Grande beijo, minha querida!
Jackie

Sissym disse...

Eu sei separar o que sei do que sinto. Infelizmente, já passei por algumas provações que me ensinaram a sentir. E ainda tem outra coisa a dizer, eu me coloco muito no lugar das pessoas, porque não posso passar por cima de seus sentimentos.

Quando denunciei a violencia domestica que sofria, uma amiga me disse: "- não fique falando por aí sobre isso, porque só quem passou que vai lhe entender, quem nunca passou pode lhe compreender mal. Comigo, que já passei por isso, pode sempre desabafar. "

Só que eu vi os dois lados, aqueles que imaginam e outros que entendem. Os que entendem, compreendem porque se interessam, eles leem, eles acompanham noticiários, eles estão informados e informatizados.

Nunca poderei saber exatamente, neste momento, o que é a dor de perder um filho, eu só perdi no ventre, mas não fora dele, porém, como sou mãe, tenho o pavor de pensar que possa sofrer algo semelhante. Então, eu sou solidária!

Fatima Zanin disse...

Amiga Alba,gostei muito do texto,quem tem experiência de vida é mais fácil poder ajudar,e não se deixar contaminar pelos problemas vivido pelos outros,pois nas dificuldade temos que saber encaminhar a situação para que possamos ajudar realmente,mas é necessário controle para certas situações,caso contrário pode até atrapalhar,mas nunca deixar de ser solidário.
Beijo.

Artigos & Crônicas disse...

Olá Amiga,
Excelente reflexão sobre o verdadeiro "saber".
Entendo que além de só saber quem já sentiu, ainda existem as circunstâncias que, geralmente, são diferentes.
Isso nos mostra que, mesmo que tenhamos passado por situação semelhante, não devemos julgar as atitudes, pois como a situação é diferente, também será justificável que se tenha um comportamento diferente do que se normalmente espera.
Obrigada por compartilhar.
Abraços.
Sonia Costa

Histórias & Estórias disse...

É isto mesmo!
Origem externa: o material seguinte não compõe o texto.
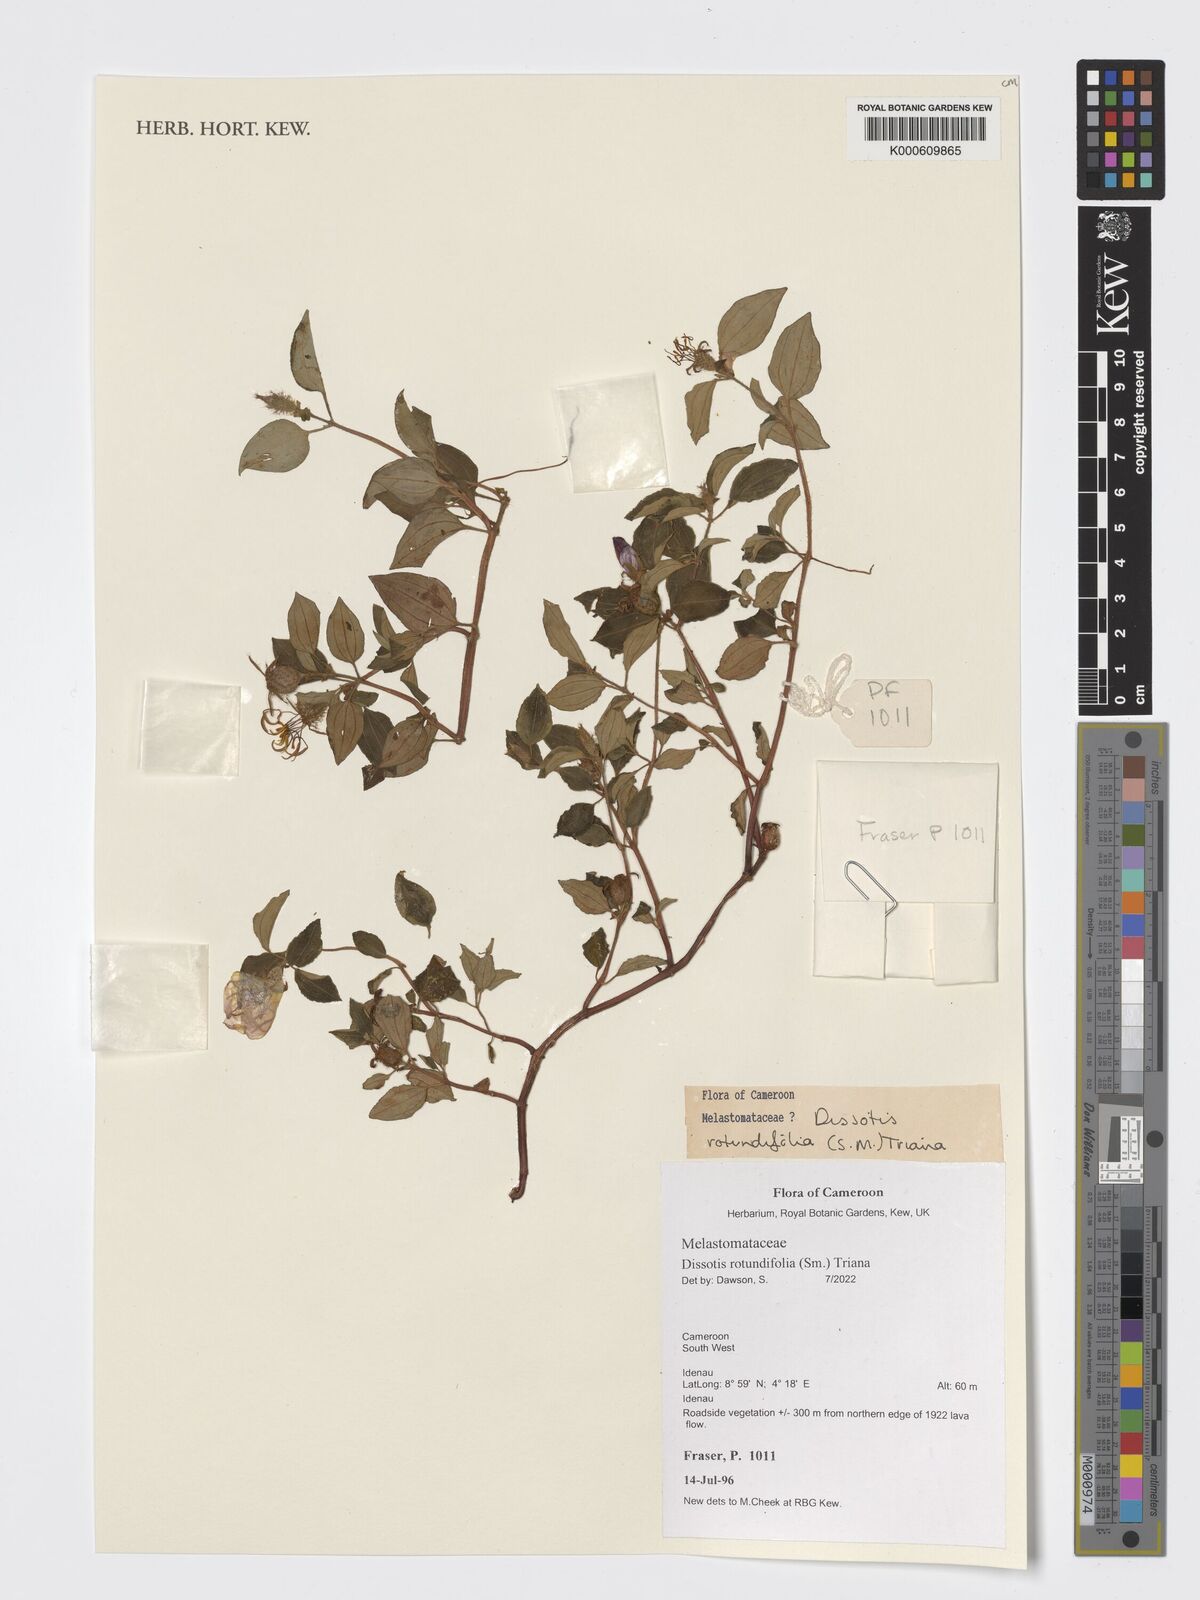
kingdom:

Só quem já morreu na fogueira sabe o que é ser carvão!

Della disse...

Amiga, é exatamente assim que eu penso!
Cada um é que de acordo com sua bagagem de vida sabe a proporção de seus sentimentos e de suas dores. Acho que àqueles que realmente querem ajudar, em diversas situações o melhor a fazer é estar ao lado segurando as mãos. provavelmente será a melhor ajuda. Grande abraço!

Fabiano Roberto disse...

sem duvida cada um conhece os próprios sentimos e mesmo quando já passamos por uma situação parecida não quer dizer que sentimos as mesmas coisas, afinal cada um tem sua própria relação com as outras pessoas e seu modo de ver a vida...

no caso que citou "perder um filho" quem já passou por isso pode ter vivido sentimentos parecido nunca iguais.